## EJERCICIOS:
1. Reescriba en forma de lista el párrafo del texto de lectura que comienza con "La palabra ilustración resume", conservando sus datos principales.
2. Según el texto de lectura, ¿qué entidad llevó a cabo el estudio que prevé que el número de millonarios en España se multiplicará por dos en 2017?
3. Indique si cada afirmación concuerda con el texto de lectura y cite las palabras que lo deciden: (a) El siglo XIX se caracteriza con la palabra revolución. (b) El desempleo afecta ya al 40% de la población activa. (c) La clase media se encuentra en expansión.

==== TEXTO DE LECTURA ====

El descenso del consumo es también una forma de rebelión contra el expolio
La palabra ilustración resume el siglo XVIII y la palabra
revolución caracteriza el XIX. El siglo XX cabe en la palabra
guerra y en estos momentos nadie duda que el XXI será recordado con la
palabra crisis.La crisis del sistema capitalista y de su Estado del
bienestar, en todos sus extremos: político, económico y moral. El mundo sigue
partido en dos mitades, como siempre, a un lado los ricos y al otro todos los
demás, en un arco que va desde la clase media, hoy en vías de extinción, hasta
los pobres; pero la distancia entre ellas es cada vez más grande y los puentes
que las comunicaban se han ido destruyendo hasta construir una sociedad sin
esperanza, en donde la otra orilla vuelva a ser lo contrario del río. Mientras
el desempleo afecta ya al 25% de la población activa y amenaza con llegar hasta
40%, un estudio llevado a cabo por Credit Suisse augura que en el año 2017 el
número de millonarios en España —es decir, el de personas que tengan una fortuna
superior al millón de dólares— se multiplicará por dos y pasará a ser de
616.000.

==== DATOS REGISTRADOS ====

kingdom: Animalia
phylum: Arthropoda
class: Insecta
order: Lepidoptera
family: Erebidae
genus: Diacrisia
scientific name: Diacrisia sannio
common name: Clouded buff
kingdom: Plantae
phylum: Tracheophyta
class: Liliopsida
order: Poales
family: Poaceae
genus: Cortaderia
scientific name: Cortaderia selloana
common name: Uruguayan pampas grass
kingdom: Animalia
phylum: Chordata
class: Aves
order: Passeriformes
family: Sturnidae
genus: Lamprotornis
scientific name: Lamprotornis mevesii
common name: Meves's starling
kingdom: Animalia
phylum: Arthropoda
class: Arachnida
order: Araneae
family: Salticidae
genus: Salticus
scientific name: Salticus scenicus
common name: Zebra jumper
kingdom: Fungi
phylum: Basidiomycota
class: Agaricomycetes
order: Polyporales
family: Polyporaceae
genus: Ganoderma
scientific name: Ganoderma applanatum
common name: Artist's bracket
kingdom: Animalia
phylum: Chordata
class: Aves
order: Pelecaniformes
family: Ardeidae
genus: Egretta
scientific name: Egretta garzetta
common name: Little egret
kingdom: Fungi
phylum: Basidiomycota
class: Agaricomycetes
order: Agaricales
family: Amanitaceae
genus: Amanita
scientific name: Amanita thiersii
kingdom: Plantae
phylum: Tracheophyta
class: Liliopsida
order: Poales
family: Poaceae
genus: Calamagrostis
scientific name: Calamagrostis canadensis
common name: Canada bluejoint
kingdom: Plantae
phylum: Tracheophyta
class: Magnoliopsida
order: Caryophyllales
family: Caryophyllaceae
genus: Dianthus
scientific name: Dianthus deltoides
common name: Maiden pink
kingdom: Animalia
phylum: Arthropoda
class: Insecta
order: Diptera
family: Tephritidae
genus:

====

## LISTA DE RESPUESTAS:
1.
- Cada siglo se resume en una palabra: el XVIII, en ilustración; el XIX, en revolución; el XX, en guerra; y el XXI será recordado con la palabra crisis.
- La crisis es la del sistema capitalista y de su Estado del bienestar, en lo político, lo económico y lo moral.
- El mundo sigue dividido entre los ricos y todos los demás, desde la clase media, en vías de extinción, hasta los pobres.
- La distancia entre ambas mitades crece y los puentes entre ellas se han destruido, lo que ha dado lugar a una sociedad sin esperanza.
- El desempleo afecta ya al 25% de la población activa y amenaza con llegar al 40%.
- Un estudio de Credit Suisse augura que en 2017 el número de millonarios en España (personas con una fortuna superior al millón de dólares) se duplicará y llegará a 616.000.

2. Credit Suisse.

3.
(a) Sí: "la palabra revolución caracteriza el XIX".
(b) No: "el desempleo afecta ya al 25% de la población activa".
(c) No: "la clase media, hoy en vías de extinción".